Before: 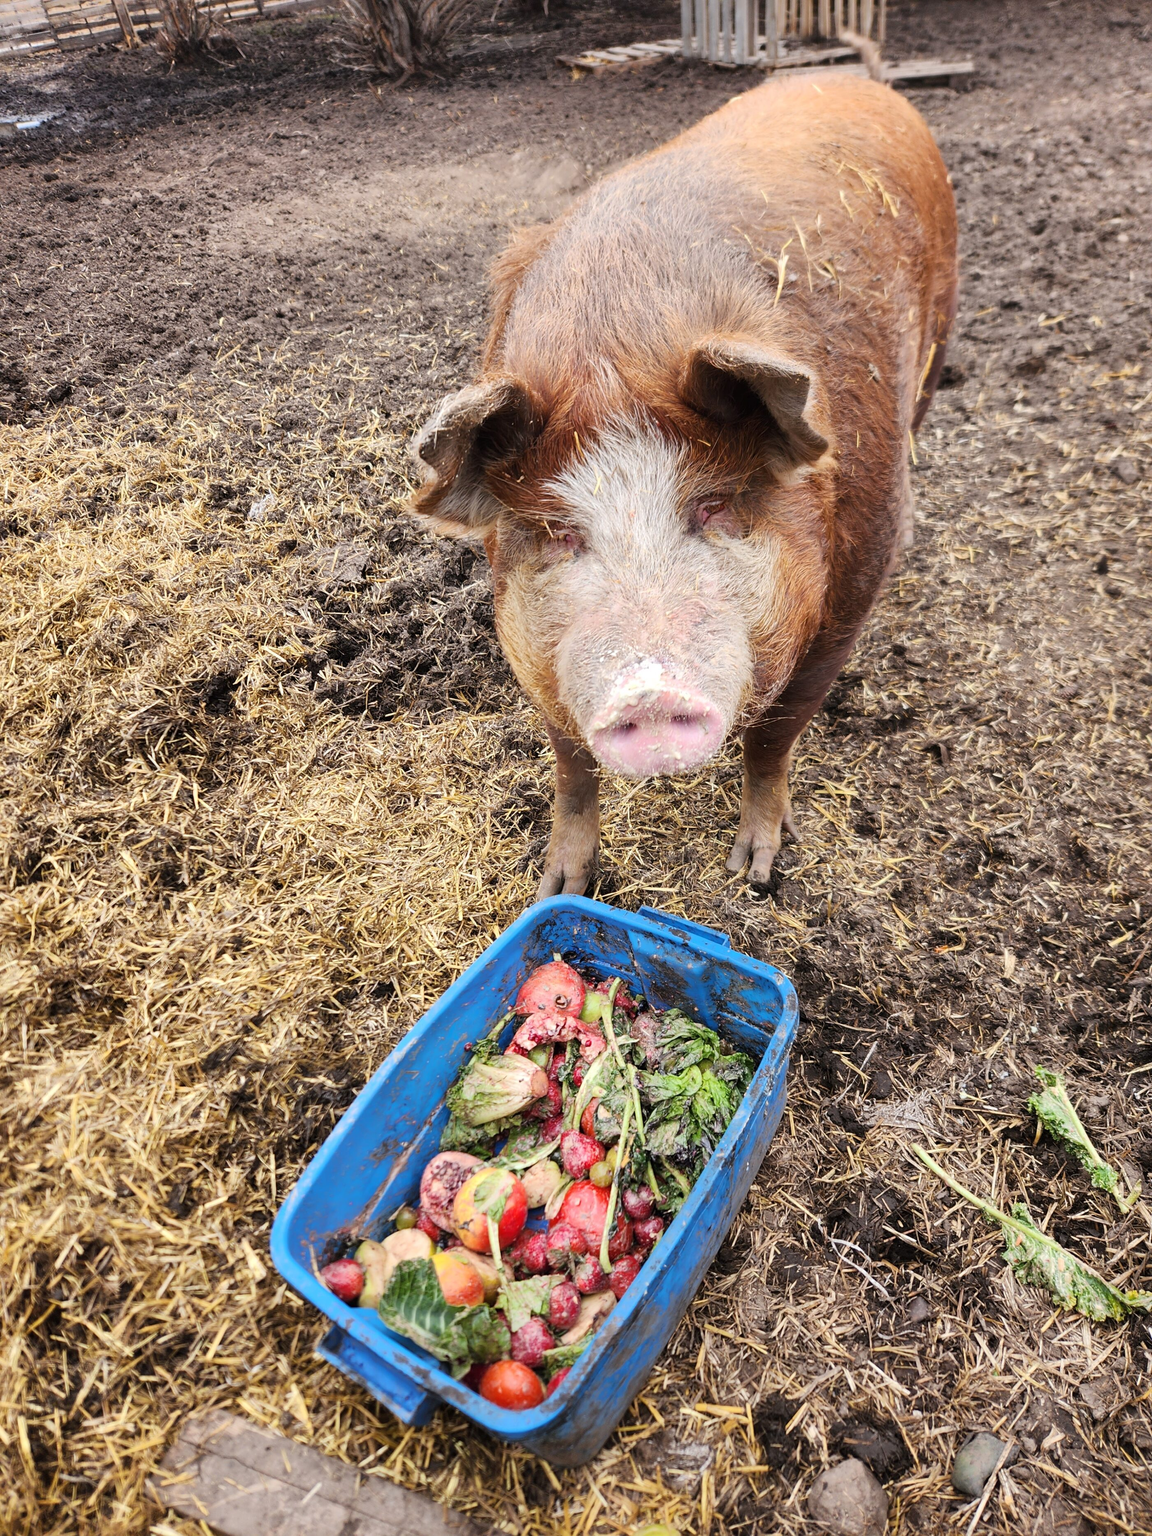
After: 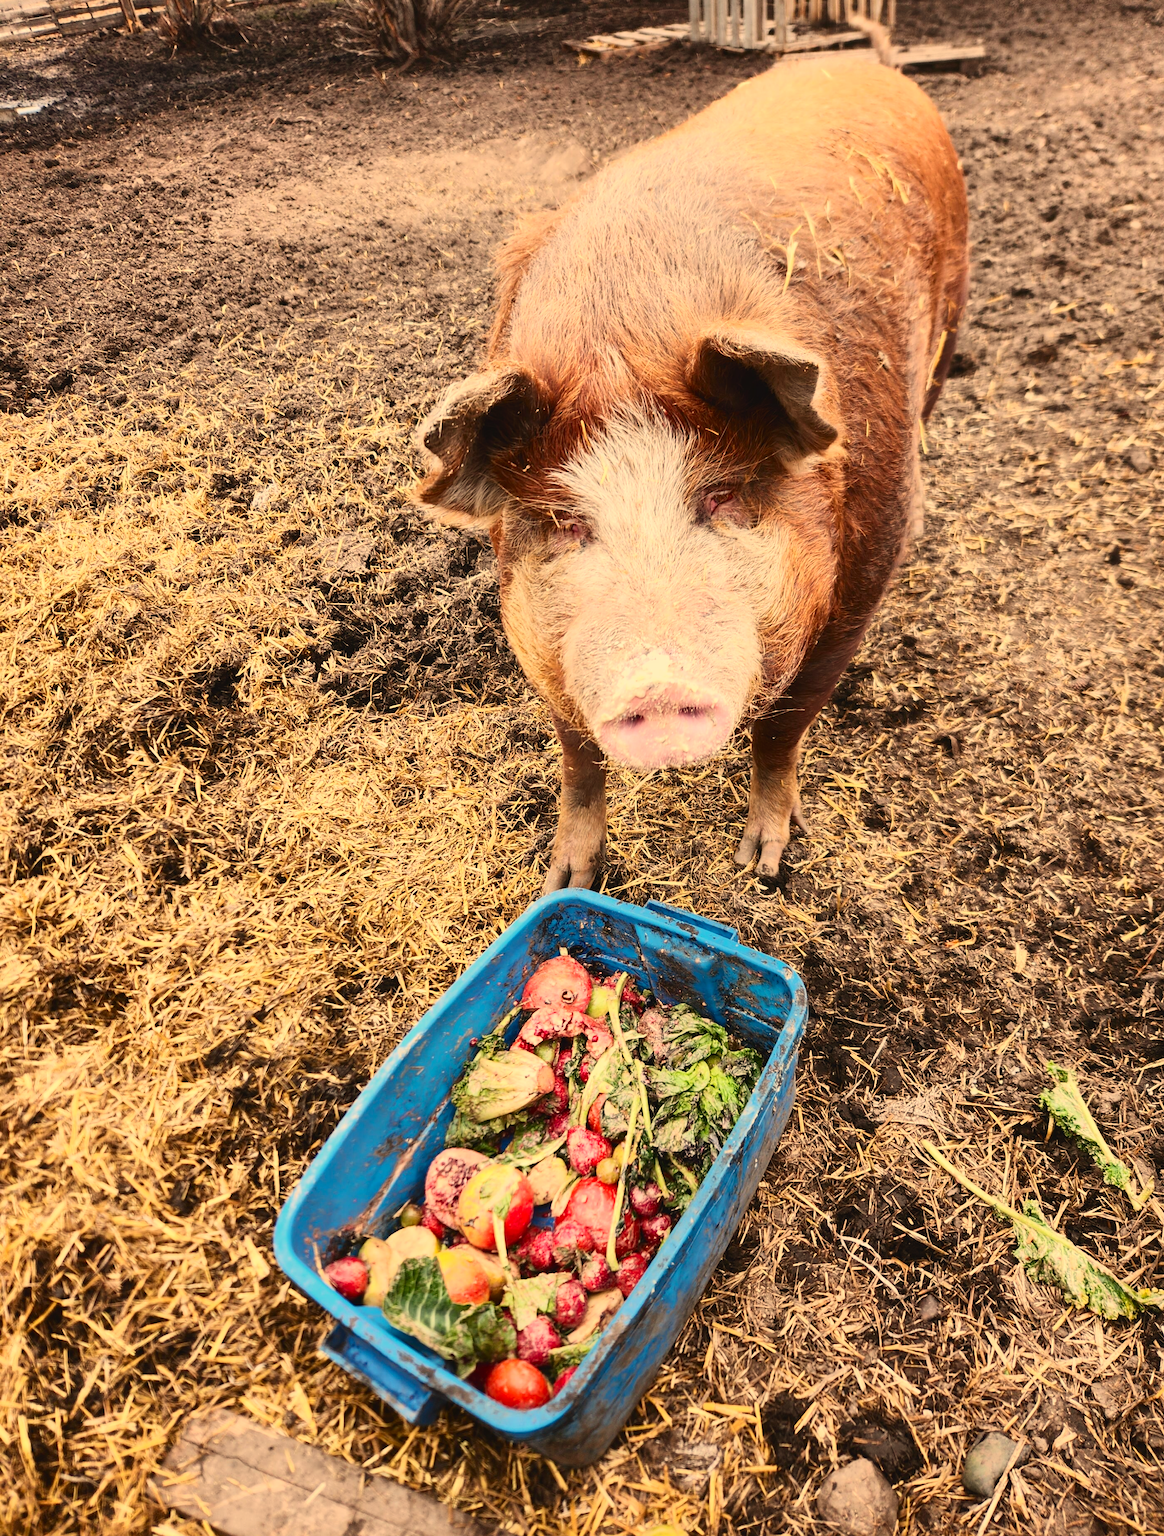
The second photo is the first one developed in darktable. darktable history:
white balance: red 1.138, green 0.996, blue 0.812
lowpass: radius 0.1, contrast 0.85, saturation 1.1, unbound 0
contrast brightness saturation: contrast 0.28
crop: top 1.049%, right 0.001%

· · · · ·

What the exercise asks: Can you rewrite the whole listing above as a numbered list, with blank lines left out and no pictures in your answer?

Written solution:
1. Before: 
2. After: 
3. The second photo is the first one developed in darktable. darktable history:
4. white balance: red 1.138, green 0.996, blue 0.812
5. lowpass: radius 0.1, contrast 0.85, saturation 1.1, unbound 0
6. contrast brightness saturation: contrast 0.28
7. crop: top 1.049%, right 0.001%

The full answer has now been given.